The number of neighborhood watch groups jumped from 15 to 350. Citizen volunteers came together monthly to paint over graffiti and do other cleanup work.
And the city council struck an unusual deal with residents — if they agreed to a one-penny sales tax increase, projected to generate an additional $9.5 million in revenue, they could vote on how the money would be used. The experiment in participatory budgeting, which began in April, is the first in a North American city.
Solutions exist, but neither the vested interests profiting from the failed Status Quo nor the Argument Industry can abide practical solutions, because such solutions destroy both "profit centers."
Now that Vallejo is leading the way, it's dropped out of the news for the most part; this MSM article is a rare bit of solid reporting. Once the conflict and trauma could no longer be fanned by the Argument Industry, coverage evaporated.
One of the key take-aways is that solutions are local, not national. The Argument Industry loves to keep gay marriage front and center in a "national debate," where I see the solution is to let the issue be decided on a county level.

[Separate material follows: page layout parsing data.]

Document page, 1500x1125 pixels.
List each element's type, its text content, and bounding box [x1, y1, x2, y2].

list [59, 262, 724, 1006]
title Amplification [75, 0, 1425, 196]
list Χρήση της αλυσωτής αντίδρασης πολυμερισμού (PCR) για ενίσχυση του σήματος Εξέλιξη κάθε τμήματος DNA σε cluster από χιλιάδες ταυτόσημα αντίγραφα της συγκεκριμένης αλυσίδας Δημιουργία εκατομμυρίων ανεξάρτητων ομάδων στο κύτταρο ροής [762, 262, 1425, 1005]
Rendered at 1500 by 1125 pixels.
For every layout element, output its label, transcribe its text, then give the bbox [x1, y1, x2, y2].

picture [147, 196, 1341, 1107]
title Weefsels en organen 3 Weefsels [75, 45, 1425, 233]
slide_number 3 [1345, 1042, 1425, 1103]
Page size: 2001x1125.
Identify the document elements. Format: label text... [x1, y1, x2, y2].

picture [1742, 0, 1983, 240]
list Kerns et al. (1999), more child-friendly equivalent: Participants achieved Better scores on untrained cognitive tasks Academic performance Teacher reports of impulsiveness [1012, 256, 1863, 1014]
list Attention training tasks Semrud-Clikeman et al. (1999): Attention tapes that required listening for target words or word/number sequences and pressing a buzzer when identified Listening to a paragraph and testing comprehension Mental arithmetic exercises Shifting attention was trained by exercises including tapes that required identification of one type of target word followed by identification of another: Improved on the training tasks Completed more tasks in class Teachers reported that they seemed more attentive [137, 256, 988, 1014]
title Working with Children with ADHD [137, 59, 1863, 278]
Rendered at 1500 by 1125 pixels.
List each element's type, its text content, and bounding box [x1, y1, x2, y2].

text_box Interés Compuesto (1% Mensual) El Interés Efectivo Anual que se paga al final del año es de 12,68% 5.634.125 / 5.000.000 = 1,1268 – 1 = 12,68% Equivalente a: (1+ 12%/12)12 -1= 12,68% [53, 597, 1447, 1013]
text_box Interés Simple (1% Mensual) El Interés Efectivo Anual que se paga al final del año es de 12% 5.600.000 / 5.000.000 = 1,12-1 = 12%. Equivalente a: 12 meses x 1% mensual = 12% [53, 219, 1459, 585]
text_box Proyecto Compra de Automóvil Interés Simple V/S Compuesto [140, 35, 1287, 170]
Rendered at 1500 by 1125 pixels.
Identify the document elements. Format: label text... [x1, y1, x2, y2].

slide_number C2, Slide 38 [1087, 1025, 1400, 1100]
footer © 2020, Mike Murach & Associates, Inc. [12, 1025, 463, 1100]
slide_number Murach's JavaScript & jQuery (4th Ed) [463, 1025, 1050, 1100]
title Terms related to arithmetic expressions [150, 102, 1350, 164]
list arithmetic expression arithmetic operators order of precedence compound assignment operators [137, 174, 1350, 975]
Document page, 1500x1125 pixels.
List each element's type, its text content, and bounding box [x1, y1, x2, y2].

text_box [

People will move to counties that align with their own views, rather than have a "solution" shoved down their throats.
The same can be said of "drug wars," healthcare, etc.: solutions sought at the national level are already doomed by the bureaucratic costs and political corruption in Washington. Devolve the problems to the local level and let a thousand flowers of experimentation bloom. Those that work will quickly stand out and be copied by others seeking real solutions rather than clinging to a failed Status Quo.
Kevin offers an interesting solution to the heavily hyped "gay marriage" controversy. It's worth recalling that in rural Colonial America the government also had no role in controlling or officiating marriage. In rural America, churches and preachers were scarce, with many communities served by itinerant clergy.
To get married, a couple declared their marriage "in the eyes of God" and moved in together. When the preacher came round, they might, if they and their families chose to, conduct a church ceremony. If not, the marriage stood as declared and consummated. The local government (such as it was) might record the marriage as a census factoid much like ownership of a specific parcel of land, but it did not regulate what lay outside the boundaries of State control.
In Peak Government, the Central State seeks to control everything; there is nothing that is not within its purview and grasp. Perhaps that in itself is the "problem" that needs fixing.